Fallout of Khipro gang-rape: Parents stop sending girls to schools | Pakistan Press Foundation (PPF)

Pakistan Press Foundation

Fallout of Khipro gang-rape: Parents stop sending girls to schools

By A.B. Arisar

UMEKROT: Afraid for their daughters’ honour majority of parents of more than 100,000 students have stopped them from attending schools, colleges and coaching centres in Umerkot, Mirpurkhas and Sanghar district following a shocking gang-rape incident in Khipro town.

More than 70 government and private girls colleges, high secondary schools, high schools and coaching centres in Sanghar, 20 in Umerkot, 15 in Tharparkar and more than 70 academic institutions in Mirpurkhas have reported a significant drop in attendance of girl students following the Khipro incident in which a student of class XI was allegedly drugged, criminally assaulted, filmed and her video posted on the Internet.

Khipro police registered a case and arrested all the accused but the girls nominated in the FIR who had obtained protective bail before arrest

Dr Mir Alam Mari, a leader of JSQM’s Khipro chapter, said that eight families of the town had contacted him and informed that a gang of blackmailers comprising 17 boys and seven girls belonging to respectable families chased girls, found out their weaknesses, trapped them in their love and later subjected them to sexual assault and prepared their videos, which were used to blackmail the victim girls’ parents or posted on the Internet.

Such gangs are not only operating in Khipro but also in Digri and other small and major towns of the province and prey upon the victim girls and their parents’ fear of humiliation.

Amar Sindhu, an activist of Women Action Forum, said that she had met around 300 families gathered at the house of uncle of rape victim in Khipro who told her that they had shifted their families back to their villages and stopped their girls from attending schools.

She said that about 70 per cent of total number of girl students had been stopped from going to schools and colleges after this horrible incident.

Irfana Mallah of Women Action Forum said that an old man disclosed to her on condition of anonymity that the boys arrested in the Khipro gang-rape case had demanded Rs1 million from him on the wedding day of his daughter.

They threatened to show her video to her would-be in-laws if he failed to give money. This compelled him to pay them Rs500,000 and then send her daughter to India, he said.

Ms Mallah said that scores of Hindu families had migrated from Khipro after being trapped in the vicious cycle of blackmailing by such gangs.

Social activist Kanji Rano Bheel advocate said that people of his community in Khipro had told him that besides this gang three more gangs existed in Khipro.
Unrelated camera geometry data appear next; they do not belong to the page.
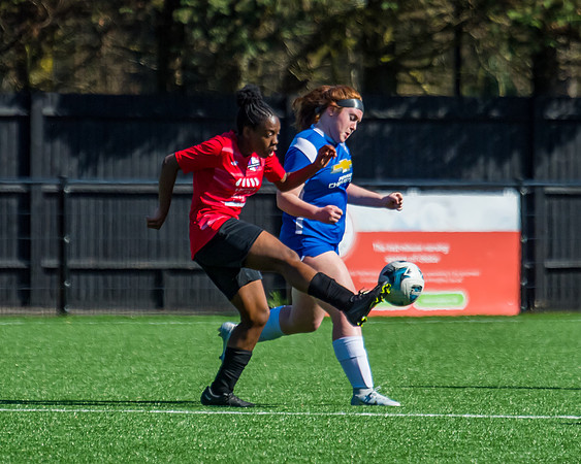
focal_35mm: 641
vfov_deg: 2.4
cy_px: 220
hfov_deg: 3.0
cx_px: 323
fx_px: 11024
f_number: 4
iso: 400
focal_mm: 280
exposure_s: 1/5000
They were in the know of more than 16 cases of gang-rape, preparing videos and extorting money from victims’ parents, majority of whom belonged to minority, he said.

He said that the gang-rape incident had reversed the trend and harassed girls and their parents.

Professors, lecturers and teachers in girls colleges and schools in Mirpurkhas region said that 50 per cent girls had stopped attending classes after the Khipro rape incident.

Students in Government Girls Higher Secondary School Bhansinghabad Mirpurkhas said that such incidents were making future of girls’ education dark.

Mirpurkhas Board of Intermediate and Secondary Education Chairman Prof Engineer Abdul Aleem Khanzada said that the Khipro incident could create a sense of frustration among girls and their parents.

The teachers appealed to the president, prime minister and Chief Justice of Pakistan to take notice of the gang-rape incident and impose a ban on use of mobiles with movie cameras in academic institutions and urged Pakistan Telecommunication Authority to devise a policy to prevent users from uploading such videos on the Internet.